INSTRUCTIONS TO FOLLOW >> Your task is to print all of the entries exactly, though the pictures should not be included.

§

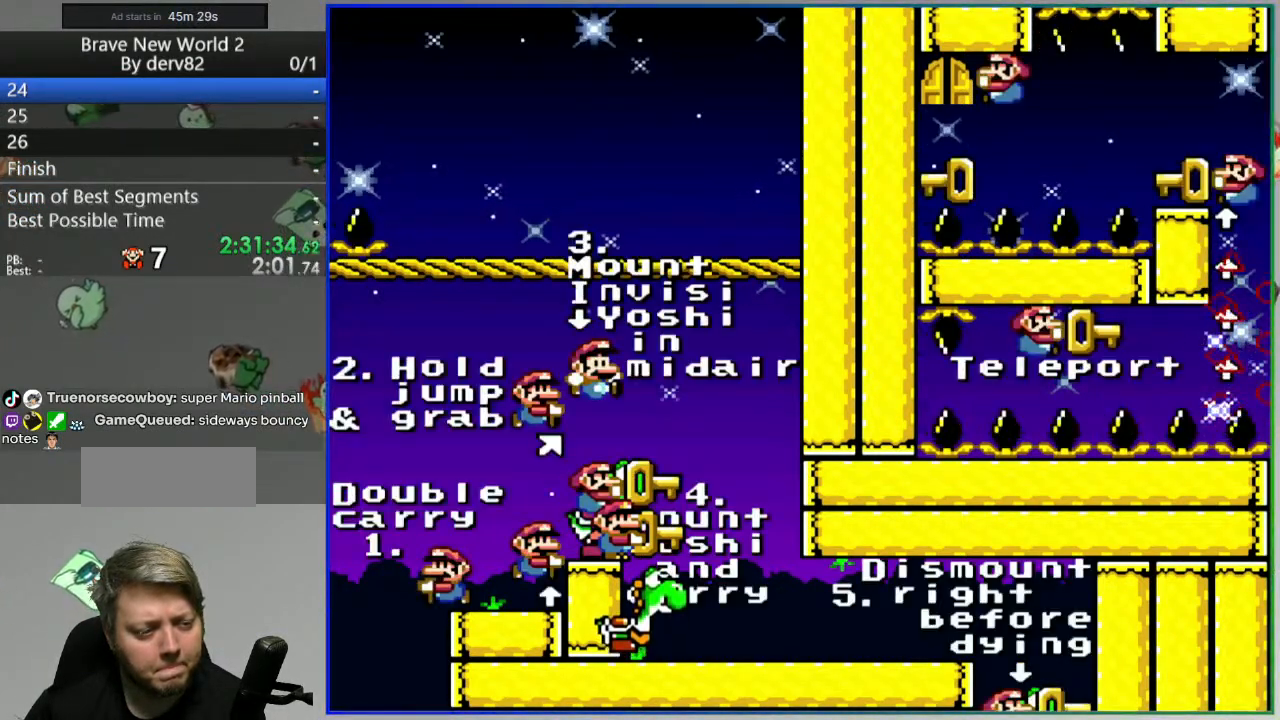
{"buttons": ["Y"], "events": []}
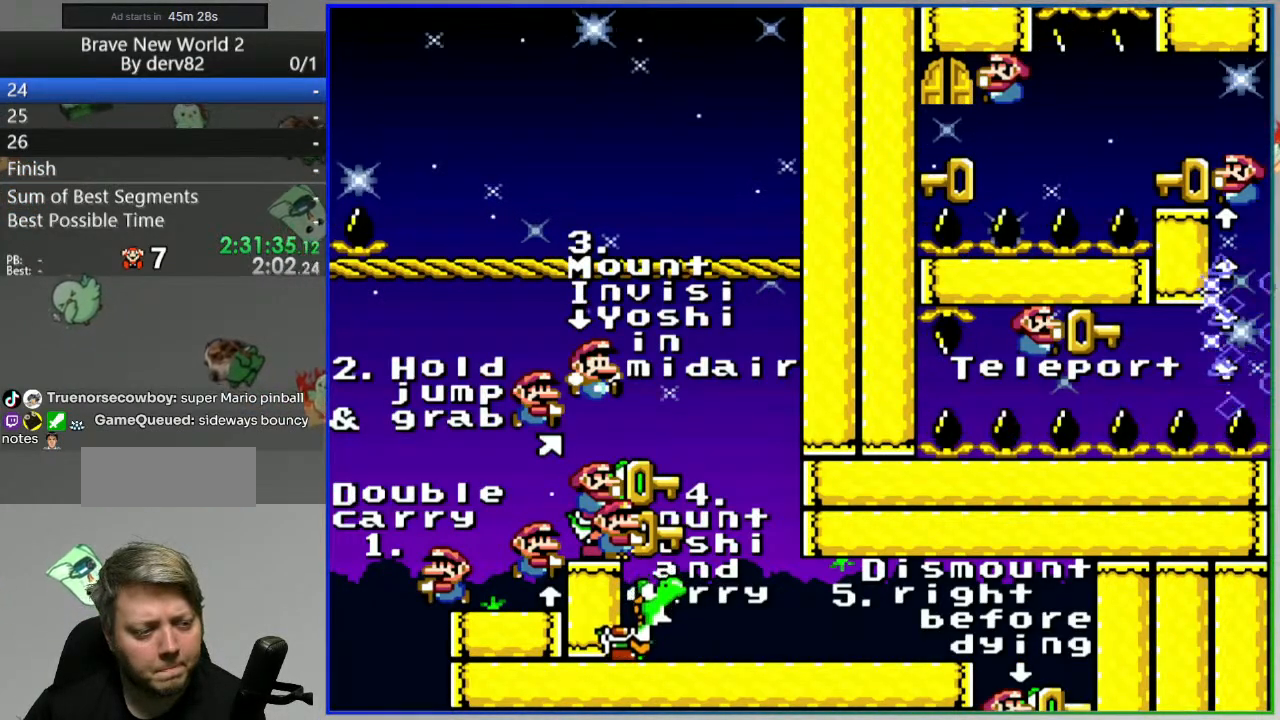
{"buttons": [], "events": [[300, "Y", "up"], [333, "SELECT", "down"], [450, "SELECT", "up"]]}
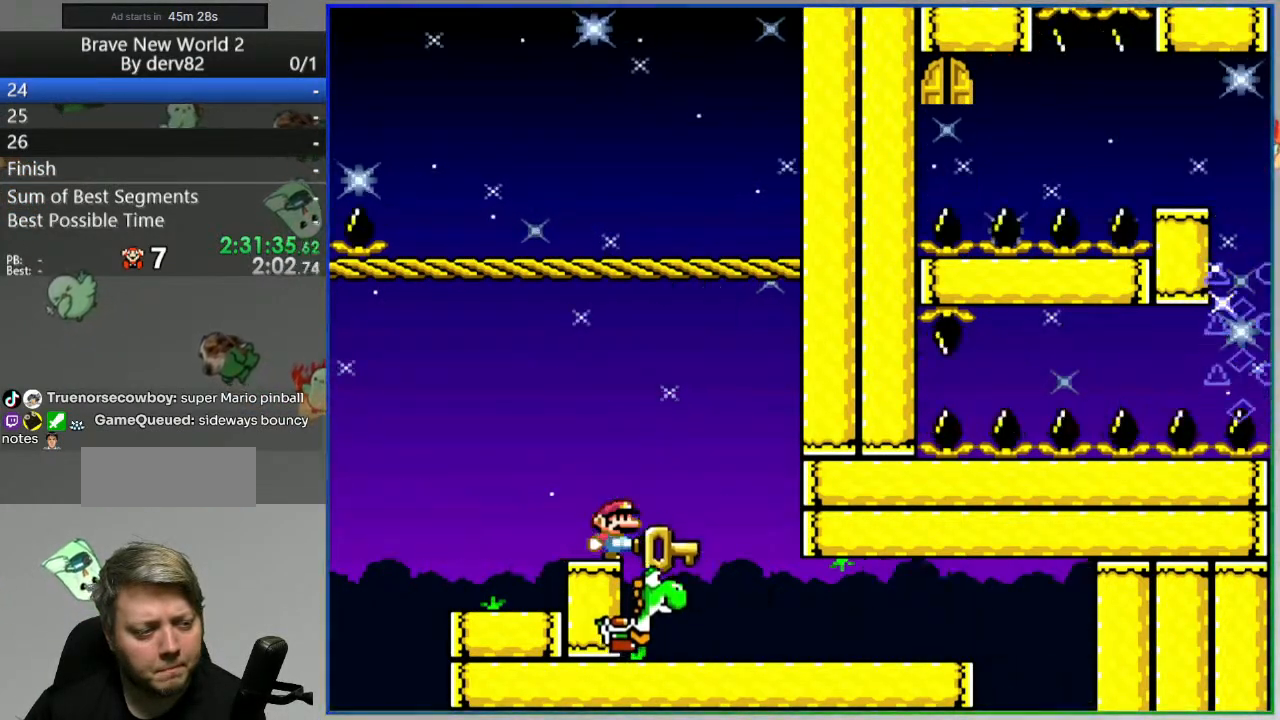
{"buttons": ["Y", "DPAD_LEFT"], "events": [[33, "Y", "down"], [133, "DPAD_LEFT", "down"]]}
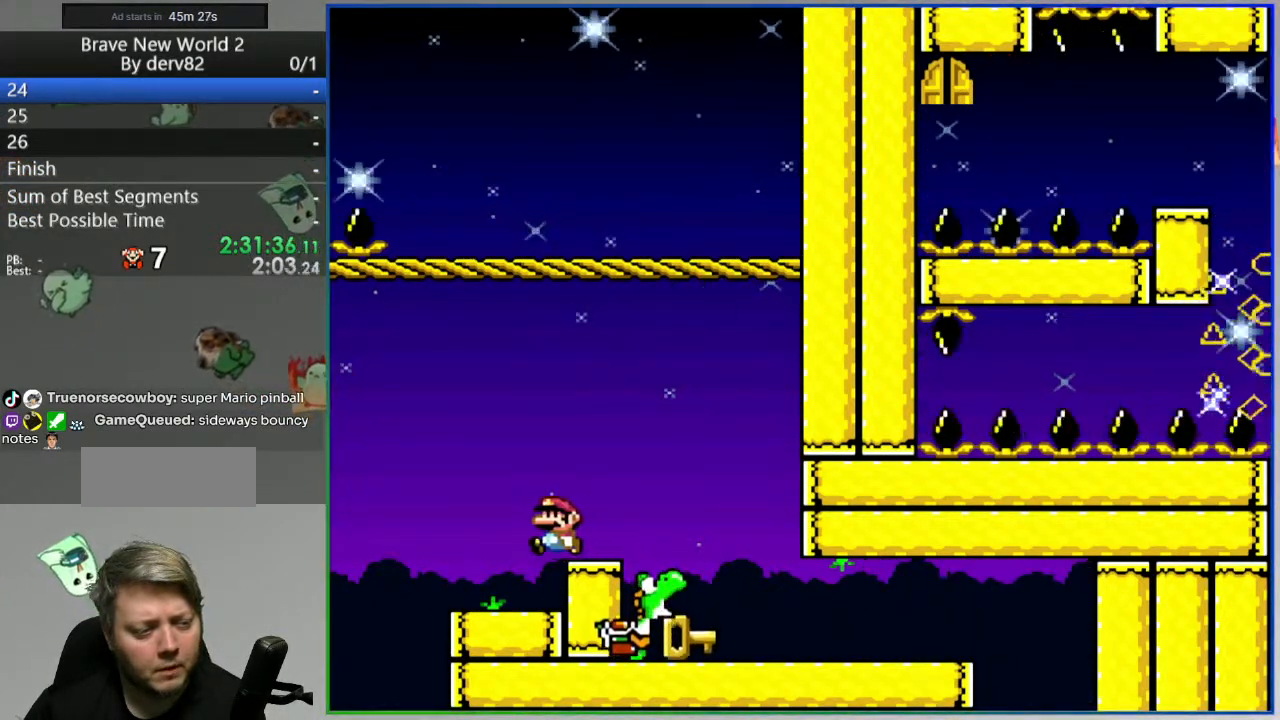
{"buttons": [], "events": [[150, "DPAD_LEFT", "up"], [150, "Y", "up"]]}
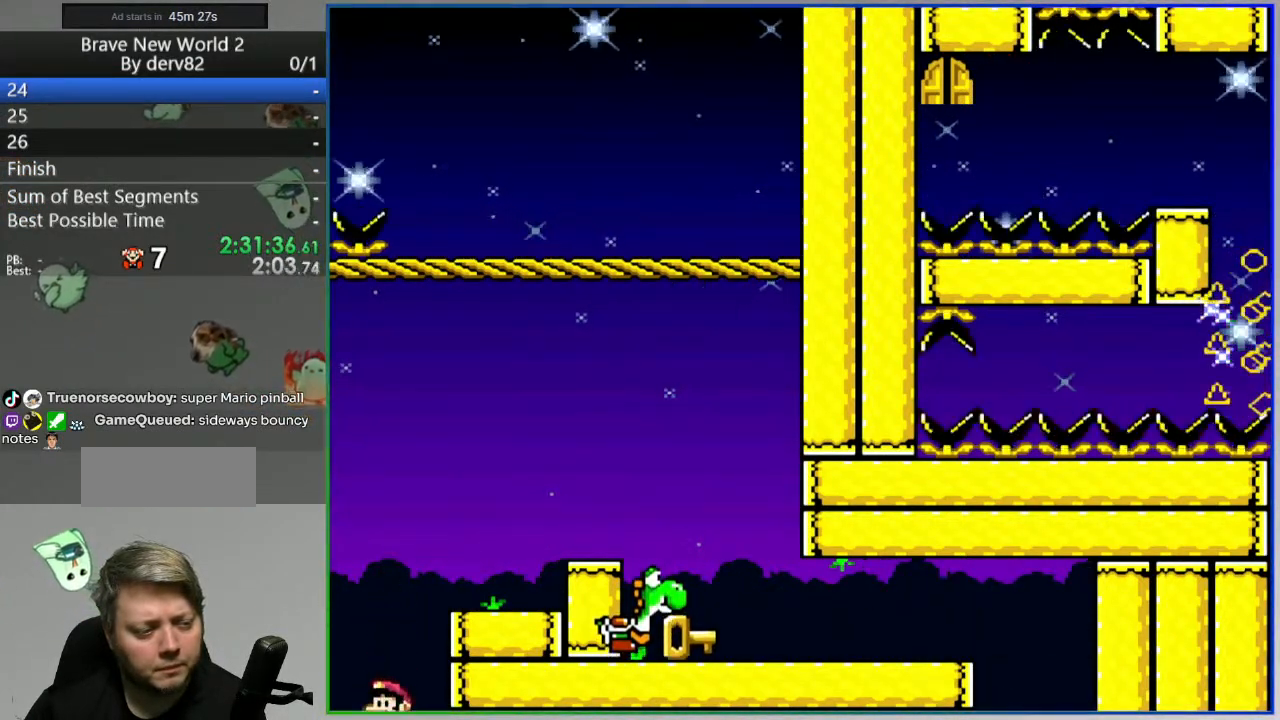
{"buttons": ["A"], "events": [[267, "A", "down"], [367, "A", "up"], [450, "A", "down"]]}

§

REPLY >>
{"buttons": ["Y"], "events": []}
{"buttons": [], "events": [[300, "Y", "up"], [333, "SELECT", "down"], [450, "SELECT", "up"]]}
{"buttons": ["Y", "DPAD_LEFT"], "events": [[33, "Y", "down"], [133, "DPAD_LEFT", "down"]]}
{"buttons": [], "events": [[150, "DPAD_LEFT", "up"], [150, "Y", "up"]]}
{"buttons": ["A"], "events": [[267, "A", "down"], [367, "A", "up"], [450, "A", "down"]]}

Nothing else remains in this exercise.